His eyes were wild in the low light, rain still dripping from his lashes, his hair curling at the edges from the storm. He looked like something torn from the earth—feral, furious, real.
My mouth opened again, trying to form words, to explain the chaos roaring inside me, but they wouldn’t come. Just a breath. Just a tremble.
Finally, I whispered, “I needed air after …”
But the words crumbled. My voice faded off, swallowed by the sound of rain still pounding just beyond the stone. I looked down, water sliding from my lashes to my chin, my chest still heaving.
His gaze pinned me, unrelenting.
“You needed air,” he echoed in a voice like flint. “So you ran out into a storm? Veil gone. Dress clinging to you. Out of the chosen’s wing—alone? For the second time?”

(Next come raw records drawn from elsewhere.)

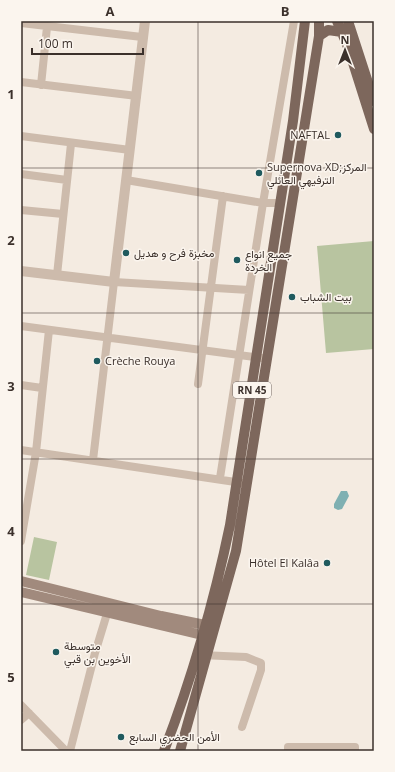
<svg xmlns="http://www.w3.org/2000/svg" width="395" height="772" viewBox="0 0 395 772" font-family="'Open Sans',Vazirmatn,sans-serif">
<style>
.green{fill:#b8c4a0}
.water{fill:#7fb0b2}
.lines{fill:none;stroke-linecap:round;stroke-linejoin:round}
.minor{stroke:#cdbbac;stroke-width:8}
.tertiary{stroke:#cdbbac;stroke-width:10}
.secondary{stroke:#a18a7d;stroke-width:10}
.primary{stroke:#7d675c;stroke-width:10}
.grid{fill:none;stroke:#3b302b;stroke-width:1;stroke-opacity:0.55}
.poi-dot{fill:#1f5a5e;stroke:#fbf5ee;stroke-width:1.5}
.labels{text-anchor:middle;stroke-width:3;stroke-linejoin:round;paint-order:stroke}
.shield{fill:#fbf5ee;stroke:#756b66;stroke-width:1}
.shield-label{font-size:10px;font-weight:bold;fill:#3b302b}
.poi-label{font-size:11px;fill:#3b302b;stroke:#fbf5ee;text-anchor:start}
.neatline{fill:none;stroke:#3b302b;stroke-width:1.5}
.grid-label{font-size:13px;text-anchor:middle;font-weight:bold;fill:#3b302b}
</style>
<rect width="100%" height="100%" fill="#f4ebe1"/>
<path class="green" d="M374 241V349L326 353 317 246Z
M34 537 57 542 49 580 26 575Z"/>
<path class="water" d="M341 491H347L349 496 342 509 338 510 334 508V504Z"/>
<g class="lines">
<path class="minor" d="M21 23 142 37
M21 82 137 96
M41 85 47 27
M21 136 130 150
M21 174 67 180
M126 180 263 203H280
M21 210 63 214
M57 275 71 144
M21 326 262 358
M198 384 223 196
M21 385 42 388
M21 450 242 483
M93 460 114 282 249 290
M220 478 263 203 294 21
M21 541 36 452 49 330
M201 655 246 657 261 663V670L242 727
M21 705 66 751
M21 720 29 713
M70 751 95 653 109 607
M288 751V747H355V751"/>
<path class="tertiary" d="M21 271 114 282 145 21"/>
<path class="secondary" d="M21 581 161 616 205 625
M21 592 202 635"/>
<path class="primary" d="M337 21 348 47 374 129
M348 21 374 101
M319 36 328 30 342 32
M164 751C192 678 214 602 230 525L293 121 305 21
M180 751 236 551 319 36V21"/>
</g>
<path class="grid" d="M198 21V751M21 168H374M21 313H374M21 459H374M21 604H374"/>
<g class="poi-dot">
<circle cx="338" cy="135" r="4"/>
<circle cx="259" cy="173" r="4"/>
<circle cx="126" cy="253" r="4"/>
<circle cx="237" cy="260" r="4"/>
<circle cx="292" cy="297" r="4"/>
<circle cx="97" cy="361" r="4"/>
<circle cx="327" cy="563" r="4"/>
<circle cx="56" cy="652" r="4"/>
<circle cx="121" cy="737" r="4"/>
</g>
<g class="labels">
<rect class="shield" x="233" y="382" width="38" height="16" rx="3"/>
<g class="shield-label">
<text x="252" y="394">RN 45</text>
</g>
<g class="poi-label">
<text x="330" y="139" text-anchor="end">NAFTAL</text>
<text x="267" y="171">Supernova XD;المركز<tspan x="267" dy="13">الترفيهي العائلي</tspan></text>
<text x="134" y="257">مخبزة فرح و هديل</text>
<text x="245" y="258">جميع انواع<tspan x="245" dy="13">الخردة</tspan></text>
<text x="300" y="301">بيت الشباب</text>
<text x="105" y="365">Crèche Rouya</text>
<text x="319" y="567" text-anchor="end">Hôtel El Kalâa</text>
<text x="64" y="650">متوسطة<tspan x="64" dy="13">الأخوين بن قبي</tspan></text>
<text x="129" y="741">الأمن الحضري السابع</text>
</g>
</g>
<rect width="395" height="772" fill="none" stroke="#fbf5ee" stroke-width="44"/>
<g transform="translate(345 50)" stroke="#fbf5ee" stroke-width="3" paint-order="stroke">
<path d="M0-3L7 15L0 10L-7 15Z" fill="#3b302b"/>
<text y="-6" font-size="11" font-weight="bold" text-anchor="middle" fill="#3b302b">N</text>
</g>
<path d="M32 48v6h111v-6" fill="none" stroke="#3b302b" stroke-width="2"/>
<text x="38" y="48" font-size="12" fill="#3b302b" stroke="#fbf5ee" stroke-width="3" paint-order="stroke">100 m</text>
<rect x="22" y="22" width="351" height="728" class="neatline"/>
<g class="grid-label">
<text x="110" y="16">A</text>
<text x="285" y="16">B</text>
<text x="11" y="99">1</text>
<text x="11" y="245">2</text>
<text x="11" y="391">3</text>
<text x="11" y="536">4</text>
<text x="11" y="682">5</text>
</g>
</svg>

I flinched, but he didn’t stop.
“Why would you go through all of this,” he growled, stepping closer, his breath sharp between his teeth, “only to throw it all away? I could dismiss you for this!”
I’d had men and women stare at me with lust my whole life … hungry, devouring, false. But with Achilles, his stare seemed different. Like I wasn’t just being seen for my face. Like he was seeing something deeper.
A flash slammed through me. The memory of how my hands had moved over my own skin, how I’d arched and moaned and offered myself, all while my gaze had locked on his.
Worshipful. Needy.
Gods.
My head fell back against the stone wall, eyes squeezing shut in shame. Rainwater still clung to my lashes. I wanted to blame the herb. I wanted to.
But if I were honest—truly, brutally honest—I wasn’t sure I could.
The heat had come from the herb.
But the direction of my desire? That had been all me.
And I’d pointed it at him. Even if I’d told myself it was for the king.
It had been him.
My throat tightened. “I couldn’t sleep,” I finally muttered, the words tumbling out like a confession. “After today, after everything, I just—I couldn’t breathe in there.”
For a moment, I thought he might turn away, let the silence fall again.
Instead, he let out a bitter, frayed breath.
“Well,” he said, in a voice rough and edged with something far more dangerous than anger, “after today, I’m not sure I’ll ever sleep again.”
His eyes slid past me, out toward the sheets of rain still pouring just beyond the alcove. His lips were pressed into a hard line. Water trickled down his temple, catching on the edge of his cheekbone before vanishing into the collar of his soaked tunic.